▶ Task statement
Report each line of the material below where the word "połączenie" can be found.

(Data records Opens)

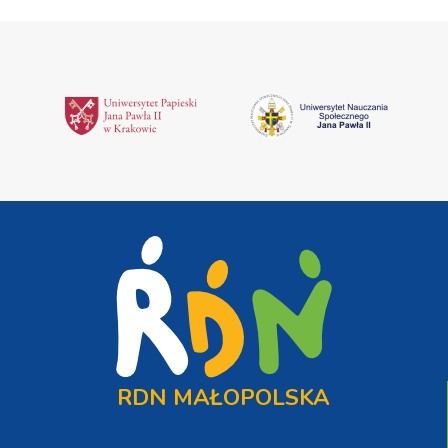
RDN MAŁOPOLSKA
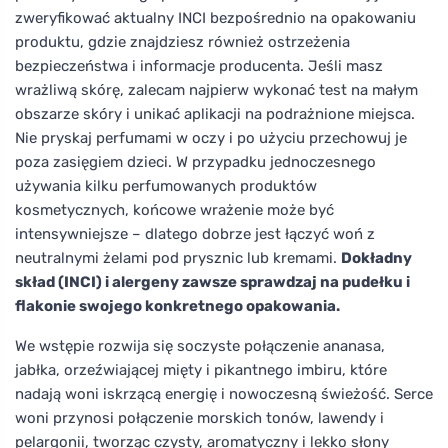
zweryfikować aktualny INCI bezpośrednio na opakowaniu
produktu, gdzie znajdziesz również ostrzeżenia
bezpieczeństwa i informacje producenta. Jeśli masz
wrażliwą skórę, zalecam najpierw wykonać test na małym
obszarze skóry i unikać aplikacji na podrażnione miejsca.
Nie pryskaj perfumami w oczy i po użyciu przechowuj je
poza zasięgiem dzieci. W przypadku jednoczesnego
używania kilku perfumowanych produktów
kosmetycznych, końcowe wrażenie może być
intensywniejsze – dlatego dobrze jest łączyć woń z
neutralnymi żelami pod prysznic lub kremami.
Dokładny
skład (INCI) i alergeny zawsze sprawdzaj na pudełku i
flakonie swojego konkretnego opakowania.
We wstępie rozwija się soczyste połączenie ananasa,
jabłka, orzeźwiającej mięty i pikantnego imbiru, które
nadają woni iskrzącą energię i nowoczesną świeżość. Serce
woni przynosi połączenie morskich tonów, lawendy i
pelargonii, tworząc czysty, aromatyczny i lekko słony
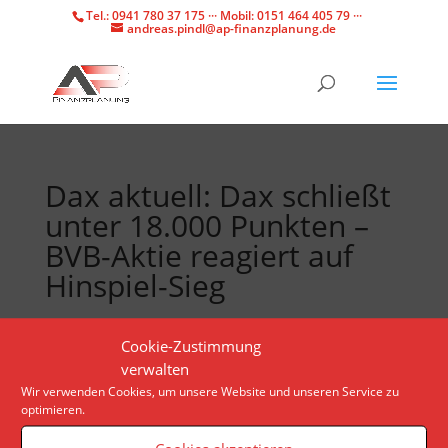
Tel.: 0941 780 37 175 ··· Mobil: 0151 464 405 79 ···
andreas.pindl@ap-finanzplanung.de
Dax aktuell: Dax schließt
unter 18.000 Punkten –
BVB-Aktie reagiert auf
Hinspiel-Sieg
Geldpolitik, Konjunkturdaten, Unternehmenszahlen:
Cookie-Zustimmung
An den Märkten gab es am Donnerstag allerlei
verwalten
Impulse. Die Papiere von Borussia Dortmund
Wir verwenden Cookies, um unsere Website und unseren Service zu
optimieren.
profitieren vom Sieg in der Champions League.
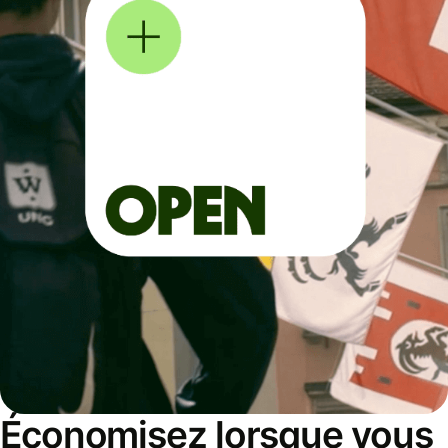
Économisez lorsque vous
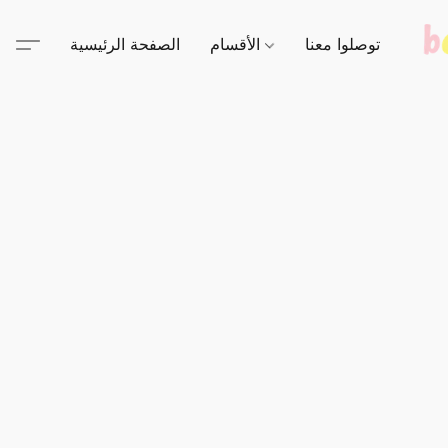
توصلوا معنا
الأقسام
الصفحة الرئيسية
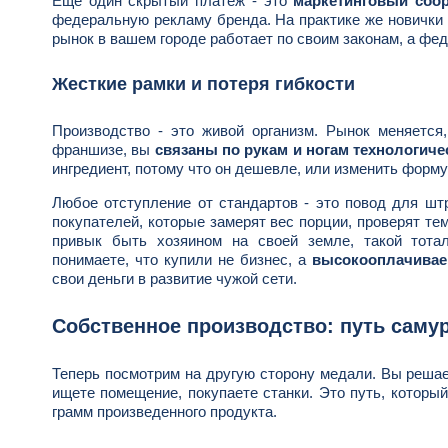
Еще один скрытый платеж - это
маркетинговый сбо
федеральную рекламу бренда. На практике же новички 
рынок в вашем городе работает по своим законам, а фед
Жесткие рамки и потеря гибкости
Производство - это живой организм. Рынок меняется
франшизе, вы
связаны по рукам и ногам технологиче
ингредиент, потому что он дешевле, или изменить форму
Любое отступление от стандартов - это повод для шт
покупателей, которые замерят вес порции, проверят те
привык быть хозяином на своей земле, такой тота
понимаете, что купили не бизнес, а
высокооплачивае
свои деньги в развитие чужой сети.
Собственное производство: путь саму
Теперь посмотрим на другую сторону медали. Вы решае
ищете помещение, покупаете станки. Это путь, которы
грамм произведенного продукта.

(Data records Closes)

▶ Answer space
We wstępie rozwija się soczyste połączenie ananasa,
woni przynosi połączenie morskich tonów, lawendy i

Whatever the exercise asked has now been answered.